I received further training and went with the Industrial Areas Foundation, first in Chicago, then Toronto, and then San Jose, which was now being run by Ed Chambers after Saul Alinsky retired and died. Ed began to promulgate a practice called "Greenlining" with which some communities, by threatening to remove deposits, were using successfully to get banks to provide lending to lower income families. (Big parenthesis here: I left the IAF after Chambers was pushing for a Greenlining strategy in San Jose which might have been a good idea, but really didn't fit the local community nor come up through a community process.)
But it was Shel Trapp to whom I give most credit, along with Gale Cincotta, for taking the redlining practice and pushing it to national policy level after organizing many communities being threatened by the practice into National Peoples' Action. NPA took on HUD and got them to change regulations and Congress and got them to pass the Community Reinvestment Act to change a major structural practice that exploited poor people and caused racism. Both political parties ultimately adopted this policy and enshrined it in legislation. For awhile at least.

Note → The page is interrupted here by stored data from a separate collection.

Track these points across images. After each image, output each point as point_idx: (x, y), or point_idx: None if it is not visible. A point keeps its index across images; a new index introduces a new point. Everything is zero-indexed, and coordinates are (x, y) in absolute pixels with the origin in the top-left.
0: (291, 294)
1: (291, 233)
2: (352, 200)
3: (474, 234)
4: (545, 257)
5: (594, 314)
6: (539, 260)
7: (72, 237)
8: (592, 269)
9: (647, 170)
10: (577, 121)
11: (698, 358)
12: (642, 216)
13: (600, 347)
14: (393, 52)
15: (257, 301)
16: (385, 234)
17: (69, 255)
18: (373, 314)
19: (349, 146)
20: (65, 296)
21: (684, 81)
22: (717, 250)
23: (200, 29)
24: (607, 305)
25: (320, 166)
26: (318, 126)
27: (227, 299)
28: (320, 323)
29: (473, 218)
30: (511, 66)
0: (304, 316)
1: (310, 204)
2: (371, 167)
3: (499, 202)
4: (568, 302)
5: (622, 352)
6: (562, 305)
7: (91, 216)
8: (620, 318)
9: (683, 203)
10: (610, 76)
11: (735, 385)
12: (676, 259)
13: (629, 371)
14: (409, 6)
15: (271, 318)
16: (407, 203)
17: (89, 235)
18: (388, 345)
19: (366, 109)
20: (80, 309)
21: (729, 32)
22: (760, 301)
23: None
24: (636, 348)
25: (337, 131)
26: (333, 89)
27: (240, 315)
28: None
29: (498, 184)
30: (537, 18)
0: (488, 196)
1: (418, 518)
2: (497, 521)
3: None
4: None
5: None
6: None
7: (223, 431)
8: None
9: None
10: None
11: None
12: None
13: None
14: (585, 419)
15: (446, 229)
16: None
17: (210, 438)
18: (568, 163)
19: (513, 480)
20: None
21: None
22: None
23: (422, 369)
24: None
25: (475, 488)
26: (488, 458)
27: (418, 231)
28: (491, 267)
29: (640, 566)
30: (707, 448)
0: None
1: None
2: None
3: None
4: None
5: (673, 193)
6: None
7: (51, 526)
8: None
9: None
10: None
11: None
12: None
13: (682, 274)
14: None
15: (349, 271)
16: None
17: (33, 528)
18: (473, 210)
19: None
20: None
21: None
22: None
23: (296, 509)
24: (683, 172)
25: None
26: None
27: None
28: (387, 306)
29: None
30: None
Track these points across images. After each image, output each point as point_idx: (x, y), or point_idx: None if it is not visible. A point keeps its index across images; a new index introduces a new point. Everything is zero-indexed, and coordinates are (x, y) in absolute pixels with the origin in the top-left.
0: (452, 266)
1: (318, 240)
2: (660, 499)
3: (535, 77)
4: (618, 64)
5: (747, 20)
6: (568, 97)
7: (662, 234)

I tell this story to suggest a sort of revolutionary progression in community action. Of course the big banks and their practices with Wall Street remain. Taking advantage of deregulation and new financial investment tools, they were largely responsible for the recent housing bubble and the exploitation of much of the middle and lower class. So the revolution is hardly won though the Occupy Wall Street Movement has started shining a larger light on these institutions and our fast money economy again.
The progression in revolutionary movement goes from a) successful local organizing and experiments to b) deeper structural analysis and broader national organizing with local constituencies and power to c) state and national policy change to d) transformation of the political economy. This requires local community power organizing, radical class and institutional analysis, broad based organizing for policy change that will lead to the transformation of political and economic institutions.
So the challenge is local: community organizing for power. But the challenge is also intellectual/spiritual: engaging people at all levels in an analysis that goes to the roots of the practice and the very values that support that practice. And it is national and transnational: pushing to a new political economic order that emerges through the community power and understanding process that can capture or create a political party for transformative change.